What is required »
Can you convert the text lines in the records below into a JSON list of strings, one string per line, with blank lines and the pictures left out?

Supplied data »
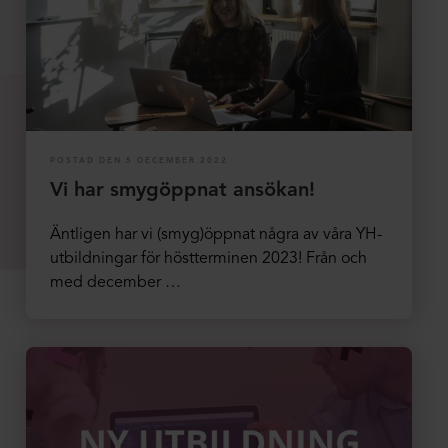
POSTAD DEN 5 DECEMBER 2022
Vi har smygöppnat ansökan!
Äntligen har vi (smyg)öppnat några av våra YH-
utbildningar för höstterminen 2023! Från och
med december …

Expected answer »
[
  "POSTAD DEN 5 DECEMBER 2022",
  "Vi har smygöppnat ansökan!",
  "Äntligen har vi (smyg)öppnat några av våra YH-",
  "utbildningar för höstterminen 2023! Från och",
  "med december …"
]